Tous les mois du calendrier juif présentent, chacun pour ce qu’il est, des qualités particulières. Bien sûr, le mois de Tamouz ne fait pas exception à cette règle mais les observations auxquelles il conduit peuvent sembler surprenantes. De fait, le mot «Tamouz» fait partie de ces dénominations ramenées de Babylone par nos ancêtres. Selon les commentateurs, il s’agissait là d’une divinité païenne dont le rite consistait à la mettre près du feu, à la chaleur, d’où l’usage d’un tel nom pour le mois le plus chaud. Comment a-t-on donc pu choisir de continuer à s’y référer alors que l’exil babylonien était terminé ? N’aurait-on pas dû retenir une appellation plus juive ?

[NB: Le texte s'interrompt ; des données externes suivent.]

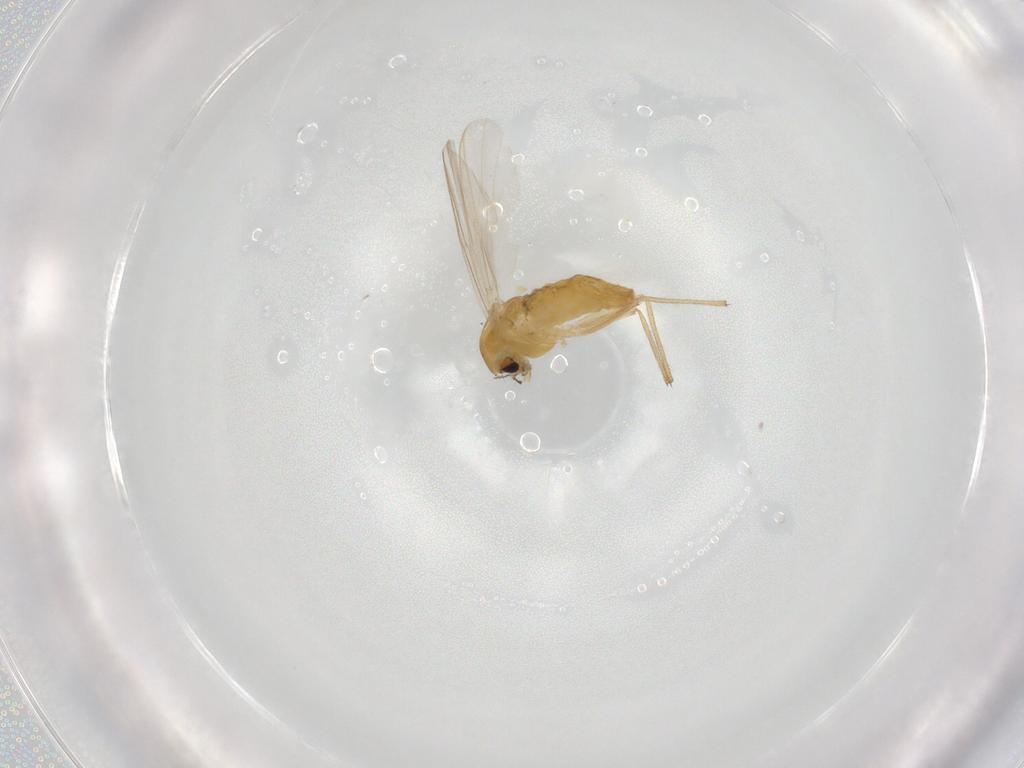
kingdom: Animalia
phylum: Arthropoda
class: Insecta
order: Diptera
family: Chironomidae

Un enseignement sans doute essentiel se cache dans un tel choix. L’idée est connue : la chaleur du mois de Tamouz, pour la pensée juive, évoque la présence plus fortement révélée du Nom de D.ieu. C’est dire que cette chaleur a des connotations spirituelles particulièrement fortes et positives. Cela ne contredit-il pas l’origine même du nom de ce mois ? C’est que les temps changent. A l’époque de l’exil à Babylone, l’œuvre de transformation du monde, menée par le peuple juif au travers de la Torah et de ses commandements, n’a pas encore pris toute son ampleur. Mais voici que les siècles sont passés et les actes quotidiens de tous ont modifié la donne. Voici que ce qui semblait n’être que chaleur d’impureté peut devenir enthousiasme de sainteté. Du reste, ne voit-on pas, à la période contemporaine, le mois dans son ensemble prendre une nouvelle dimension avec des dates telles que le 3 Tamouz, la Hilloula du Rabbi, et, dès le début de la semaine prochaine, les 12 et 13 Tamouz, dates de la libération du précédent Rabbi des prisons soviétiques ?

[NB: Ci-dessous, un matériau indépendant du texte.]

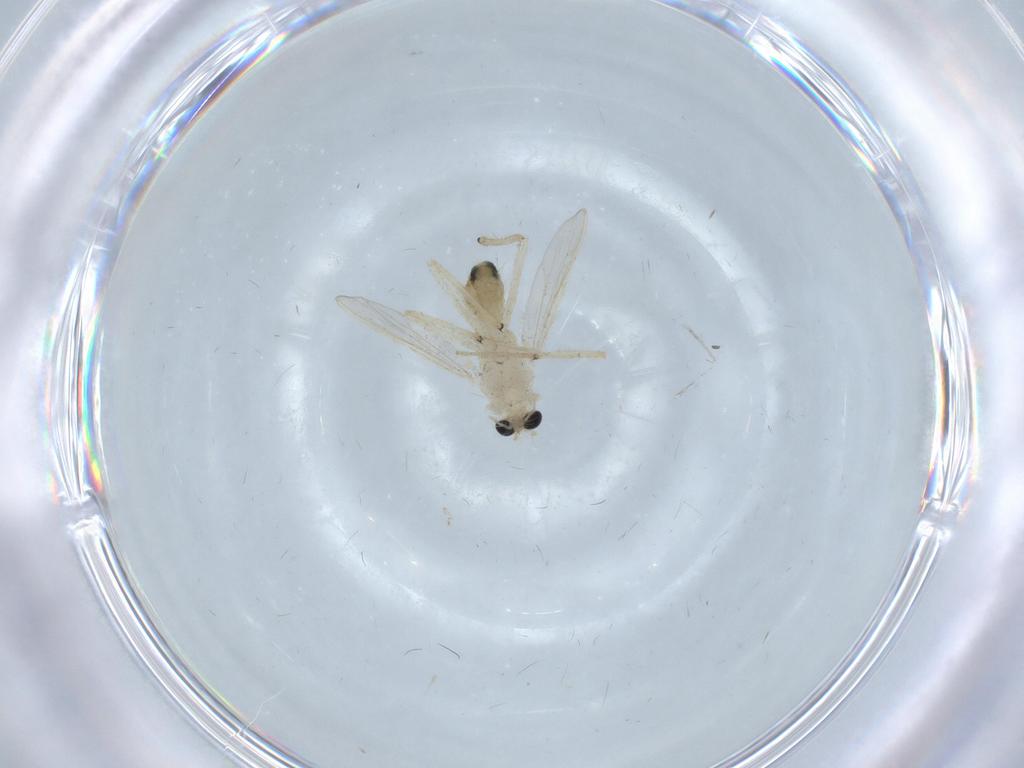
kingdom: Animalia
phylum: Arthropoda
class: Insecta
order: Diptera
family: Chironomidae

C’est bien une libération à fêter qui se profile et celle-ci concerne chacun. Car la victoire qu’elle représente est celle du Bien sur le Mal, de la liberté sur l’oppression, finalement de la justice. Il y a comme un souffle nouveau qui se lève ainsi sur le monde et, plus particulièrement, sur le mois. Il faut en être conscient car nous avançons avec lui et il nous portera, si nous le voulons, plus loin et plus haut que ce que l’on peut imaginer.

Etincelles de Machiah

 Un rire profond

Les Psaumes (126 :2) annoncent que, lorsque le Machia’h sera venu, «notre bouche se remplira de rire». Certes, ce nouveau temps sera celui d’une joie sans limite, cependant que signifie précisément le rire dans un tel contexte?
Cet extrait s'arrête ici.